Sony simply didn't know what to do; Webb supposedly had a plan, and he had seeded Amazing Spider-Man 2 with elements that are clearly intended to pay off in the next film, including further reveals about Peter's parents and their connections to Oscorp. The studio had to face angry shareholders who wondered why Disney and Warner Bros had superhero universes while they only had one series that was shedding box office every entry. They spent some time flailing, looking for spin-off opportunities, planning on creating a whole Spider-verse. They didn't know what they were doing, frankly. They had Webb, who they liked, but they just didn't have a vision, and Webb's vision did not seem to be one that was speaking to audiences. His Amazing Spider-Man 2 feels like an homage to Batman Forever more than a part of the modern superhero aesthetic. 

Then the hack happened. No one can say for sure, but I truly think the Sony hack is what ended Webb's tenure on Spider-Man. They may have been thinking about it, may have been considering getting rid of him, but Sony was not interested in making a deal with Marvel before the hack. My sources at Marvel were sure that the talks between Sony and Marvel were dead at the time of the hack and the leaking of Amy Pascal's emails. But in the aftermath of that, everything began to change and the studio began to scramble. Pascal found herself on her way out. And they needed to save Spider-Man, their only real, dependable blockbuster franchise that could get them to a billion worldwide per picture. 

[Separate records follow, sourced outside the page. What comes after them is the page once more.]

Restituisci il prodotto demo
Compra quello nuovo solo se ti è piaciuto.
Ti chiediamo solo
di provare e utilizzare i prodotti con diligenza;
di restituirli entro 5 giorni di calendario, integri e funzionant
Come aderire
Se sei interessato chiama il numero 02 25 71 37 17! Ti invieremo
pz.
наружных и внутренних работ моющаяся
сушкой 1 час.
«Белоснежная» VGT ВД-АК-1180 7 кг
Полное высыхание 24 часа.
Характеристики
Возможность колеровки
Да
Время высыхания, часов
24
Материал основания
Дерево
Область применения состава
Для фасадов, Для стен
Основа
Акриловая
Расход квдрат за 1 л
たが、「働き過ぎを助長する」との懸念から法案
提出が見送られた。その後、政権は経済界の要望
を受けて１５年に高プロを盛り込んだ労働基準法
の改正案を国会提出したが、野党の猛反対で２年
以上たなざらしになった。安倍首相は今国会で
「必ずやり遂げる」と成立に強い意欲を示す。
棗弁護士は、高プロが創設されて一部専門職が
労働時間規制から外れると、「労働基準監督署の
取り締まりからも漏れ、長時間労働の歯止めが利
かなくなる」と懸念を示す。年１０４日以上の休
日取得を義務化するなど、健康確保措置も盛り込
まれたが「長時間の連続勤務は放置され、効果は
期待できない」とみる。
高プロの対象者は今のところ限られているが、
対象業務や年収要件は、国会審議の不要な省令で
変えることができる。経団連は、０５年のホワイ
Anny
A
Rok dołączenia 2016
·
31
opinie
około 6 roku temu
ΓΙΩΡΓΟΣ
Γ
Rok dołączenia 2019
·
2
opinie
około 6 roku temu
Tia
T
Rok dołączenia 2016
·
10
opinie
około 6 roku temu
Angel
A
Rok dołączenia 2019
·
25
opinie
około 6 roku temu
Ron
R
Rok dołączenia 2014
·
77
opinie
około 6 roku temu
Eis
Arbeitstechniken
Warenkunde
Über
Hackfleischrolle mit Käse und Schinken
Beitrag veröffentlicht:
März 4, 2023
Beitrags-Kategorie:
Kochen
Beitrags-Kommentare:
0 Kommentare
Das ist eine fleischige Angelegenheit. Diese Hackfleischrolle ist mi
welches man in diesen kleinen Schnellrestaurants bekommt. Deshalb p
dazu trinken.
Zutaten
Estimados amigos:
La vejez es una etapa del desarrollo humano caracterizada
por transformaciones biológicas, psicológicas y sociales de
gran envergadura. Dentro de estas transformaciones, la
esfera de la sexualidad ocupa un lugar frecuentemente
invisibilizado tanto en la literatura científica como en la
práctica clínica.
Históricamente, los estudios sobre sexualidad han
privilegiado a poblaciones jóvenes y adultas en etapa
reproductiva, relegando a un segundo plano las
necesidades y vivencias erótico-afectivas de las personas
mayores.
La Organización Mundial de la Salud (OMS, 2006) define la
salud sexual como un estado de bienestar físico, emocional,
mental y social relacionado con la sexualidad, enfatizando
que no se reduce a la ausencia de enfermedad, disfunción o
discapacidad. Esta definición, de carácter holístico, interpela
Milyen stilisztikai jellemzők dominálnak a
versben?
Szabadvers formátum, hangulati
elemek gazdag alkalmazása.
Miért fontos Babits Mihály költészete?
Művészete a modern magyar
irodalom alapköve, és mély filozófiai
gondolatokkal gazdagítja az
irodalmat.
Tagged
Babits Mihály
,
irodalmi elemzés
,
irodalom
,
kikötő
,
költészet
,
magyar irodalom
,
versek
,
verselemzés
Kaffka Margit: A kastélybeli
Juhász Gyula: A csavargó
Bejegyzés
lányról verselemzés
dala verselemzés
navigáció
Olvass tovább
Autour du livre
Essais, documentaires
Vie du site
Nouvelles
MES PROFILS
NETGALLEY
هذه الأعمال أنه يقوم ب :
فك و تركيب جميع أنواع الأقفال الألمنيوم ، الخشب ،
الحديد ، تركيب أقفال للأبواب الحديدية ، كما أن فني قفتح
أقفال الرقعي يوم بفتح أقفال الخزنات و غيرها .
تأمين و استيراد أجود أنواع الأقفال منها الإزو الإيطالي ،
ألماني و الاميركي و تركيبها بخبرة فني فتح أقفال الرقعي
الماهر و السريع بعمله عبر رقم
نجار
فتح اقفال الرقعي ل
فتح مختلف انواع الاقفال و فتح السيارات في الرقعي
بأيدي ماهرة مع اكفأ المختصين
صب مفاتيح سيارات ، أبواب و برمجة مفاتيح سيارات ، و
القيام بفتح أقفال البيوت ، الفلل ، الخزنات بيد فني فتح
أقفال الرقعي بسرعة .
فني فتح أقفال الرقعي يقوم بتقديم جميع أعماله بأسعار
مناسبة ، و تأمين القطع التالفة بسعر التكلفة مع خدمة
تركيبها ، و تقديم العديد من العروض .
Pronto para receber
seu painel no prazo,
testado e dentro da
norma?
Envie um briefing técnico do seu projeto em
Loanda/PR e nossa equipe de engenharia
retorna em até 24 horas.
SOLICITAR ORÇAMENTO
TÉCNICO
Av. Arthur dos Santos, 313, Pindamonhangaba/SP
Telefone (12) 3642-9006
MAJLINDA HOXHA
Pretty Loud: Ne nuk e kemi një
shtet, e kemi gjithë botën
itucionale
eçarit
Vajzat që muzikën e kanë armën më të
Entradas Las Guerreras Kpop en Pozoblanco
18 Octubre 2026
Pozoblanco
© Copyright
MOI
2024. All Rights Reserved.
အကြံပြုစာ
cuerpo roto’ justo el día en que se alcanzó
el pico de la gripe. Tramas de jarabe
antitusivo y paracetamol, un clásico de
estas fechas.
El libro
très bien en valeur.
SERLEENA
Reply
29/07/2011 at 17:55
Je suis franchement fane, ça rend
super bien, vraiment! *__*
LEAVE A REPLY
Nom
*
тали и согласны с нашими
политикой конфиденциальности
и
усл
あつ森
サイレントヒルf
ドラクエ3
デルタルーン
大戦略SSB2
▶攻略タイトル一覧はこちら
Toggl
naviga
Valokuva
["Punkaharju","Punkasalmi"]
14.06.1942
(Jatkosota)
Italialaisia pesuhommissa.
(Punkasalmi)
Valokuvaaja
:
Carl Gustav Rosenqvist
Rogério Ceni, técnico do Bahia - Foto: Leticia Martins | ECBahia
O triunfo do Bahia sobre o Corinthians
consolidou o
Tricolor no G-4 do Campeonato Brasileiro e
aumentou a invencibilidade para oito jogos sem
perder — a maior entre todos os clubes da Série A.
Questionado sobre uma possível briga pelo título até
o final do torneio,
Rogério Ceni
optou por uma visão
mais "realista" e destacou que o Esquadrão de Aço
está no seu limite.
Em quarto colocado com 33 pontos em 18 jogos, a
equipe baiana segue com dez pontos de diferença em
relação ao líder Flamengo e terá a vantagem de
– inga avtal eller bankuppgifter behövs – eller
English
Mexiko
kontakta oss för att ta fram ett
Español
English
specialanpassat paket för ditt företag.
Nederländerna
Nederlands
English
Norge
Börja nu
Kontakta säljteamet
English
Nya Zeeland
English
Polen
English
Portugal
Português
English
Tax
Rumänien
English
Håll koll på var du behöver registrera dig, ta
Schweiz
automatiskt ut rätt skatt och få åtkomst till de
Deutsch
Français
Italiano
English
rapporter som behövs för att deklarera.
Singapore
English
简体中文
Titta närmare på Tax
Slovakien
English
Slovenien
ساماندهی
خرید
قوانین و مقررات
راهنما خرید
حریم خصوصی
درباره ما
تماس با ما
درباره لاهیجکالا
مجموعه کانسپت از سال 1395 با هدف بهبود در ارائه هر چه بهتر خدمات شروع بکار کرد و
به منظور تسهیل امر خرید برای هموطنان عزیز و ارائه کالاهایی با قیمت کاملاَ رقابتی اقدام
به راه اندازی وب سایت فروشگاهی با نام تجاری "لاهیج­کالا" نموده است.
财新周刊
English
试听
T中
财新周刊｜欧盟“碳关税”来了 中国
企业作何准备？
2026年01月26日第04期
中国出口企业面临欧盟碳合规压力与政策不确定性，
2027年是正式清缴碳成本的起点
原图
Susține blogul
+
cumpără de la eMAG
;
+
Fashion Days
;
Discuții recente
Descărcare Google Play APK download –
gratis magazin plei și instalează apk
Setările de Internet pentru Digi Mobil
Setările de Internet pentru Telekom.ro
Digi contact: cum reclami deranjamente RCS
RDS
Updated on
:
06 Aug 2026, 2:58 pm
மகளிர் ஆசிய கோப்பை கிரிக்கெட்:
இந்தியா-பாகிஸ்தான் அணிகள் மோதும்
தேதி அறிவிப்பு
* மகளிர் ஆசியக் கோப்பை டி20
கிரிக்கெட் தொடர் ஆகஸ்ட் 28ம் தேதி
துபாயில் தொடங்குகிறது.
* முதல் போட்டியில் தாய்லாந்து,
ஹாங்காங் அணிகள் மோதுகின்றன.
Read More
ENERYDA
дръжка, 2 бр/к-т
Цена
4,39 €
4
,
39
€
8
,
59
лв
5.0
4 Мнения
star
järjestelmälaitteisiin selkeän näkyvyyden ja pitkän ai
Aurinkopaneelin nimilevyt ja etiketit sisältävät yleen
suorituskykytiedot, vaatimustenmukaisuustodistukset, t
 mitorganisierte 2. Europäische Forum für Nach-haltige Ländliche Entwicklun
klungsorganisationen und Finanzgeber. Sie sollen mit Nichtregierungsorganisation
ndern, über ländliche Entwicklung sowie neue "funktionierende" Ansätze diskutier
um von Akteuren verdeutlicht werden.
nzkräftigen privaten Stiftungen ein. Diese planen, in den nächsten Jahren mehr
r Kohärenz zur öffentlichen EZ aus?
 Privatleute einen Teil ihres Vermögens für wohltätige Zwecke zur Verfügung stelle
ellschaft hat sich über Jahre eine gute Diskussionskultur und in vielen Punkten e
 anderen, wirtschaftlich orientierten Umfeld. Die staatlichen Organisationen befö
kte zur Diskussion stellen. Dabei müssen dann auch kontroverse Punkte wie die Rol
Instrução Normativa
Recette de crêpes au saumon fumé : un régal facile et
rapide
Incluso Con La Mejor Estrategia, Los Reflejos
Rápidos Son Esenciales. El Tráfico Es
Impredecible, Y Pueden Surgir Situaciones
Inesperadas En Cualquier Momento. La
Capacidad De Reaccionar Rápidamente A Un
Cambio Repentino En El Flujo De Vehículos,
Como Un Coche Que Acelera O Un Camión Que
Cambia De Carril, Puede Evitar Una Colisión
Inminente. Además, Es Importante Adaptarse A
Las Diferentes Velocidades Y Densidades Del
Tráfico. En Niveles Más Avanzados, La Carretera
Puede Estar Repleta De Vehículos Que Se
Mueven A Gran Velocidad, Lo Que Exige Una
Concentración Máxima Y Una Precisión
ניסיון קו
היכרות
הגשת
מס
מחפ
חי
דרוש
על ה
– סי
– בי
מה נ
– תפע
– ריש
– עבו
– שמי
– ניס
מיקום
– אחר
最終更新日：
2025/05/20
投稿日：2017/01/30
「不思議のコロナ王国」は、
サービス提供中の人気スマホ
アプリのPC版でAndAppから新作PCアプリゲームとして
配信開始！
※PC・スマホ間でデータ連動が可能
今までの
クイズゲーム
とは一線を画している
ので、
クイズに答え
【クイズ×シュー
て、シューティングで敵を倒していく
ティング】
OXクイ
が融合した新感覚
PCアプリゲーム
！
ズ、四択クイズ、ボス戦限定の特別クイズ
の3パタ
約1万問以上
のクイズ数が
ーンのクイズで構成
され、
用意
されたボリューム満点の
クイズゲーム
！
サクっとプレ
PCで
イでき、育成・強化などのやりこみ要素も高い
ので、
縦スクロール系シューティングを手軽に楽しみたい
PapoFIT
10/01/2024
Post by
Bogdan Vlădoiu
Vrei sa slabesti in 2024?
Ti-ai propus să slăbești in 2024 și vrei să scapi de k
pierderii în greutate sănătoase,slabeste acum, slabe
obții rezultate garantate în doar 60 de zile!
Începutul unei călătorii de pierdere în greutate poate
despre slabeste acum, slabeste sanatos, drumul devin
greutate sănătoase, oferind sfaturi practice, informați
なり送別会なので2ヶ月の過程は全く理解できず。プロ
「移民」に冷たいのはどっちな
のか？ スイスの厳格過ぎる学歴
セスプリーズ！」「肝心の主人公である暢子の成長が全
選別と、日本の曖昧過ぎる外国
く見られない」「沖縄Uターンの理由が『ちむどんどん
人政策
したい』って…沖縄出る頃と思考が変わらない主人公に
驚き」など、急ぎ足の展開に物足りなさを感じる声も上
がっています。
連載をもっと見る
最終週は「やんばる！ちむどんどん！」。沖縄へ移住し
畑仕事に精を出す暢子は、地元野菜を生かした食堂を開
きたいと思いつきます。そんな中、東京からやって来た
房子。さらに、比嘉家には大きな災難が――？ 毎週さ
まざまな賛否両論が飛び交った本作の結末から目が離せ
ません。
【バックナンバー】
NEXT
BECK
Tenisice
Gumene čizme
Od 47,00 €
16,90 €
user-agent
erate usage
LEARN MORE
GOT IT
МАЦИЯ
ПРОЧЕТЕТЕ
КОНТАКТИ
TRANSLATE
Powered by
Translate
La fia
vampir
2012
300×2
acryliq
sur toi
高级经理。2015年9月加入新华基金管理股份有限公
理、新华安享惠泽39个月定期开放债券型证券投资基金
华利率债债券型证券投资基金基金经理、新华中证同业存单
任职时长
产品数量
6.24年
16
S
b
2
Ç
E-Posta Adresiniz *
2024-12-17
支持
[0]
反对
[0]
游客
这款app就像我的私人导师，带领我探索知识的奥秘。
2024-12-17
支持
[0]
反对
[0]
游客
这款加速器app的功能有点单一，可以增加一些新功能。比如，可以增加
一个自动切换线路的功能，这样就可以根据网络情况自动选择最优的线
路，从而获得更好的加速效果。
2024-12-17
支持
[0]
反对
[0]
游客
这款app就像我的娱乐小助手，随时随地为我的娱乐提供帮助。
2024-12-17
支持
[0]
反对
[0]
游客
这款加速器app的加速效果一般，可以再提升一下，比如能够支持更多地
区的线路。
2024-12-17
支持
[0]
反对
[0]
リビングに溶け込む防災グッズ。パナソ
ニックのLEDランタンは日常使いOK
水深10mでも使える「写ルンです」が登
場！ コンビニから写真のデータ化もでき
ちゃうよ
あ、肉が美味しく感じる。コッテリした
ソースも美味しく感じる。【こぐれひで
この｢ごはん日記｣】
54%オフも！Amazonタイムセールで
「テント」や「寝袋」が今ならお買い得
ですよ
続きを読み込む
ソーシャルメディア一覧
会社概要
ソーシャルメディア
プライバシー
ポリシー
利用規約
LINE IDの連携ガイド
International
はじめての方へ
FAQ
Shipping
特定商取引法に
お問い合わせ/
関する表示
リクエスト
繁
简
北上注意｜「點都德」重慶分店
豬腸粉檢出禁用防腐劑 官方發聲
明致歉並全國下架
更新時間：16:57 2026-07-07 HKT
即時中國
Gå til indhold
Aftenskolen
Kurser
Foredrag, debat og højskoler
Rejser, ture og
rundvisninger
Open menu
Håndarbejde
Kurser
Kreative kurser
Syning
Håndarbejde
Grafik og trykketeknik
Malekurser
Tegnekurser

What follows is sheer speculation: I suspect that Pascal, knowing she was on her way out, made the deal with Marvel and made herself a producer on the next Spider-Man as part of her own golden parachute. She knew that Sony could not fix this character. They simply do not know what to do. I'm not sure if she fully believes Marvel can, but anyone who looks at what Marvel has done simply has to give them the benefit of the doubt. Now with a stake in the future of the franchise, Pascal offiicially killed the reboot series and handed the reins to Marvel. 

So we're left with this curious duology. I wonder how people will look back at these films in the future. They're unfinished, with indications of a story that continues and more growth for Spider-Man - over the course of two movies no one has yet said 'With great power comes great responsiblity,' after all, the central motto of the character. You can see where both of these movies had promise, you can see the skeleton that worked in a pitch meeting and in storyboards. But as movies both fail, despite the best efforts of great cast members and top notch FX work. They're bad movies, but they're sadly bad - you can see the effort. I think that effort, mixed with the casting and the essential question of "what could have been" will lead to a re-examination of The Amazing Spider-Man movies in a few years. I won't join in, but I'll understand it - it's such a curiousity, a vestigial franchise jammed between two other franchises. Spider-Man has now become a trilogy of versions, and the middle part is, as always, the darkest and most tortured. People like that. 

I'm curious if this will ever happen again. We're in the middle of an endless reboot cycle, with properties just coming back up for air again and again, and I assume at some point this will happen once more. I think we came close with Man of Steel; throwing Batman into the sequel is the most obvious Hail Mary pass anyone has made in franchise filmmaking maybe ever. Batman comes close, but his first series petered out in a less spectacular way than Spidey's beheading, and his second series was allowed to wrap up as a whole. I suspect there are not other characters popular and successful enough to get three first films in fifteen years - that's one fresh start every five years, basically a new Spider-Man for each complete turnover of a high school. It's hard to imagine anyone taking a crack at John Carter of Mars or The Lone Ranger any time soon, and with the Marvel and DC characters existing in universes failures will be recast, as in the Bond mold, as opposed to rebooted. So enjoy The Amazing Spider-Man films as a true anamoly, a very expensive, sort of profitable experiment that didn't make it to the third trimester.